The request: Please return every line of the items below, unchanged and in the same order.

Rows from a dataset
_ _ _
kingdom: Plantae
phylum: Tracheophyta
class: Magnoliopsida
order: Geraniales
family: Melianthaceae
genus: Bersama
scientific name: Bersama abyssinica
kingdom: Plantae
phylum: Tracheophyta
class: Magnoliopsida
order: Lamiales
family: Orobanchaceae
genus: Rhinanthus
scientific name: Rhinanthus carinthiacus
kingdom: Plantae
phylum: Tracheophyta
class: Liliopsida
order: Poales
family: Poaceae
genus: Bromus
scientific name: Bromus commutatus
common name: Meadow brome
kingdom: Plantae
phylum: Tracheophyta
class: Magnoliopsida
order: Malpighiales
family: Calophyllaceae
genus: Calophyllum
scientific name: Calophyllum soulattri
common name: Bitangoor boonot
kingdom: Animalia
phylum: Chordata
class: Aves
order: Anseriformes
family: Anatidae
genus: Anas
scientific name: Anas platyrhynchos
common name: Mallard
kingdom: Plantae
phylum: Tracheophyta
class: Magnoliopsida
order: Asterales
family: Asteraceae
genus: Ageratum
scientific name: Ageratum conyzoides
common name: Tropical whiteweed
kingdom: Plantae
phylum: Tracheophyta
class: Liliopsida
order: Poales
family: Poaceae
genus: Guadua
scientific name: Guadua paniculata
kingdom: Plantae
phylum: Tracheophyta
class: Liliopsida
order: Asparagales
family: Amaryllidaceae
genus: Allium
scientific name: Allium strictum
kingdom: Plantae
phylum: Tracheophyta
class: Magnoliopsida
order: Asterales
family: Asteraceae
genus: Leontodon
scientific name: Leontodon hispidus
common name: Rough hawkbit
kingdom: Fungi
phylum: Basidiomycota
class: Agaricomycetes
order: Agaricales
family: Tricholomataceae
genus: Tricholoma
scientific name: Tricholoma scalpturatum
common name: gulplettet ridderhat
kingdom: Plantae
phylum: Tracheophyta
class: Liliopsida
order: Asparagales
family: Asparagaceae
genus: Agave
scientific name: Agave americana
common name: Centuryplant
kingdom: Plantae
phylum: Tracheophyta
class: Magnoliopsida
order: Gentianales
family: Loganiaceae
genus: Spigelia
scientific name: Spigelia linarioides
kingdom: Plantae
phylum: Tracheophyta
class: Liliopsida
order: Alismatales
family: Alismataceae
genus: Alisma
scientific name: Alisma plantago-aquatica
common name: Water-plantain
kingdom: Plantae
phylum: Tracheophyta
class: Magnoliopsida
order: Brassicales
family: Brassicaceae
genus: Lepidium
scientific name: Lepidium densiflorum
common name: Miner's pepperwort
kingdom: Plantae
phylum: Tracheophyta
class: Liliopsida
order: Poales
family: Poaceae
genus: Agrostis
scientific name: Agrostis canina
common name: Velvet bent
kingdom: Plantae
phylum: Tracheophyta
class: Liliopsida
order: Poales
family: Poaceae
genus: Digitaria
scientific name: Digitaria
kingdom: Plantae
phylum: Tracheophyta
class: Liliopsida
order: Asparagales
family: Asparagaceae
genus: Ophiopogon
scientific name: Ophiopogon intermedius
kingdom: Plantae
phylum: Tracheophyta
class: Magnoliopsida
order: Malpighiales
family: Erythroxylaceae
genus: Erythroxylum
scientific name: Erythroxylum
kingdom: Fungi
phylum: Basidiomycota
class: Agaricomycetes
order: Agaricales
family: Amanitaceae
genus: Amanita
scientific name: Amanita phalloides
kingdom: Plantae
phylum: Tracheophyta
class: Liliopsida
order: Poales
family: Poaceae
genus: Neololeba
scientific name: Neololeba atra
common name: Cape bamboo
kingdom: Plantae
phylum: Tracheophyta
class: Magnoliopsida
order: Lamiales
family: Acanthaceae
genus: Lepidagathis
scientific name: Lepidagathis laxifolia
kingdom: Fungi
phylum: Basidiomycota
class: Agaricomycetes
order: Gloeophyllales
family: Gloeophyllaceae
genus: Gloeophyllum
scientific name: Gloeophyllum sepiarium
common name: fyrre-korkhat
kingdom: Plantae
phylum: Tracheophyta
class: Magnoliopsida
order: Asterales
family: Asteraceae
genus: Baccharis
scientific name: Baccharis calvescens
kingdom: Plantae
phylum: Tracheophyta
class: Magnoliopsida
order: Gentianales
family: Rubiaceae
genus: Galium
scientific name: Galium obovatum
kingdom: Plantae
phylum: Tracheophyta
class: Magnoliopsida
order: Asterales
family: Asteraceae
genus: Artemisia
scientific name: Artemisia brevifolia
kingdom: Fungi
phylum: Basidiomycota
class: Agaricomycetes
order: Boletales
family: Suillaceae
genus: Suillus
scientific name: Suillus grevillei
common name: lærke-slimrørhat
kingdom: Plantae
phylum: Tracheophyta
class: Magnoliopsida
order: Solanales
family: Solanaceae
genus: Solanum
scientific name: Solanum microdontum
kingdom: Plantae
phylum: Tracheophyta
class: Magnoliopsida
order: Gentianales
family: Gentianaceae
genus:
_ _ _
Solution:
kingdom: Plantae
phylum: Tracheophyta
class: Magnoliopsida
order: Geraniales
family: Melianthaceae
genus: Bersama
scientific name: Bersama abyssinica
kingdom: Plantae
phylum: Tracheophyta
class: Magnoliopsida
order: Lamiales
family: Orobanchaceae
genus: Rhinanthus
scientific name: Rhinanthus carinthiacus
kingdom: Plantae
phylum: Tracheophyta
class: Liliopsida
order: Poales
family: Poaceae
genus: Bromus
scientific name: Bromus commutatus
common name: Meadow brome
kingdom: Plantae
phylum: Tracheophyta
class: Magnoliopsida
order: Malpighiales
family: Calophyllaceae
genus: Calophyllum
scientific name: Calophyllum soulattri
common name: Bitangoor boonot
kingdom: Animalia
phylum: Chordata
class: Aves
order: Anseriformes
family: Anatidae
genus: Anas
scientific name: Anas platyrhynchos
common name: Mallard
kingdom: Plantae
phylum: Tracheophyta
class: Magnoliopsida
order: Asterales
family: Asteraceae
genus: Ageratum
scientific name: Ageratum conyzoides
common name: Tropical whiteweed
kingdom: Plantae
phylum: Tracheophyta
class: Liliopsida
order: Poales
family: Poaceae
genus: Guadua
scientific name: Guadua paniculata
kingdom: Plantae
phylum: Tracheophyta
class: Liliopsida
order: Asparagales
family: Amaryllidaceae
genus: Allium
scientific name: Allium strictum
kingdom: Plantae
phylum: Tracheophyta
class: Magnoliopsida
order: Asterales
family: Asteraceae
genus: Leontodon
scientific name: Leontodon hispidus
common name: Rough hawkbit
kingdom: Fungi
phylum: Basidiomycota
class: Agaricomycetes
order: Agaricales
family: Tricholomataceae
genus: Tricholoma
scientific name: Tricholoma scalpturatum
common name: gulplettet ridderhat
kingdom: Plantae
phylum: Tracheophyta
class: Liliopsida
order: Asparagales
family: Asparagaceae
genus: Agave
scientific name: Agave americana
common name: Centuryplant
kingdom: Plantae
phylum: Tracheophyta
class: Magnoliopsida
order: Gentianales
family: Loganiaceae
genus: Spigelia
scientific name: Spigelia linarioides
kingdom: Plantae
phylum: Tracheophyta
class: Liliopsida
order: Alismatales
family: Alismataceae
genus: Alisma
scientific name: Alisma plantago-aquatica
common name: Water-plantain
kingdom: Plantae
phylum: Tracheophyta
class: Magnoliopsida
order: Brassicales
family: Brassicaceae
genus: Lepidium
scientific name: Lepidium densiflorum
common name: Miner's pepperwort
kingdom: Plantae
phylum: Tracheophyta
class: Liliopsida
order: Poales
family: Poaceae
genus: Agrostis
scientific name: Agrostis canina
common name: Velvet bent
kingdom: Plantae
phylum: Tracheophyta
class: Liliopsida
order: Poales
family: Poaceae
genus: Digitaria
scientific name: Digitaria
kingdom: Plantae
phylum: Tracheophyta
class: Liliopsida
order: Asparagales
family: Asparagaceae
genus: Ophiopogon
scientific name: Ophiopogon intermedius
kingdom: Plantae
phylum: Tracheophyta
class: Magnoliopsida
order: Malpighiales
family: Erythroxylaceae
genus: Erythroxylum
scientific name: Erythroxylum
kingdom: Fungi
phylum: Basidiomycota
class: Agaricomycetes
order: Agaricales
family: Amanitaceae
genus: Amanita
scientific name: Amanita phalloides
kingdom: Plantae
phylum: Tracheophyta
class: Liliopsida
order: Poales
family: Poaceae
genus: Neololeba
scientific name: Neololeba atra
common name: Cape bamboo
kingdom: Plantae
phylum: Tracheophyta
class: Magnoliopsida
order: Lamiales
family: Acanthaceae
genus: Lepidagathis
scientific name: Lepidagathis laxifolia
kingdom: Fungi
phylum: Basidiomycota
class: Agaricomycetes
order: Gloeophyllales
family: Gloeophyllaceae
genus: Gloeophyllum
scientific name: Gloeophyllum sepiarium
common name: fyrre-korkhat
kingdom: Plantae
phylum: Tracheophyta
class: Magnoliopsida
order: Asterales
family: Asteraceae
genus: Baccharis
scientific name: Baccharis calvescens
kingdom: Plantae
phylum: Tracheophyta
class: Magnoliopsida
order: Gentianales
family: Rubiaceae
genus: Galium
scientific name: Galium obovatum
kingdom: Plantae
phylum: Tracheophyta
class: Magnoliopsida
order: Asterales
family: Asteraceae
genus: Artemisia
scientific name: Artemisia brevifolia
kingdom: Fungi
phylum: Basidiomycota
class: Agaricomycetes
order: Boletales
family: Suillaceae
genus: Suillus
scientific name: Suillus grevillei
common name: lærke-slimrørhat
kingdom: Plantae
phylum: Tracheophyta
class: Magnoliopsida
order: Solanales
family: Solanaceae
genus: Solanum
scientific name: Solanum microdontum
kingdom: Plantae
phylum: Tracheophyta
class: Magnoliopsida
order: Gentianales
family: Gentianaceae
genus:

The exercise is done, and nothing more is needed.